▶ **Goal of the exercise**:
Each line of the material holding the word "with" must be identified and copied.

▶ **Available data**:
+===+
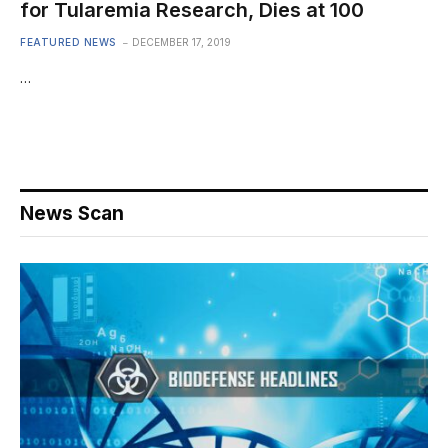
for Tularemia Research, Dies at 100
FEATURED NEWS
DECEMBER 17, 2019
…
News Scan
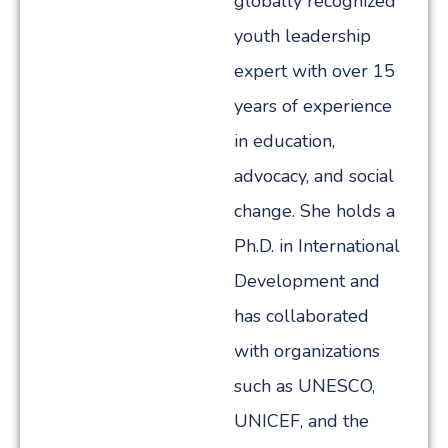
globally recognized
youth leadership
expert with over 15
years of experience
in education,
advocacy, and social
change. She holds a
Ph.D. in International
Development and
has collaborated
with organizations
such as UNESCO,
UNICEF, and the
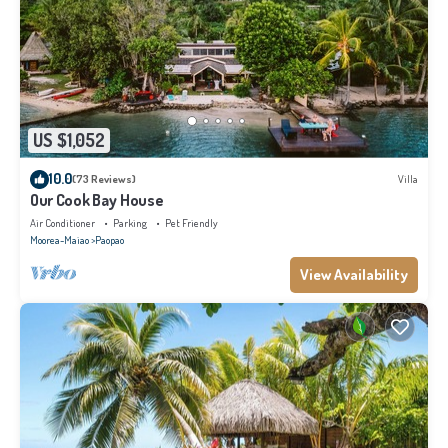
US $1,052
10.0
(73 Reviews)
Villa
Our Cook Bay House
Air Conditioner
Parking
Pet Friendly
Moorea-Maiao
Paopao
View Availability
+===+
▶ **Completed task**:
expert with over 15
with organizations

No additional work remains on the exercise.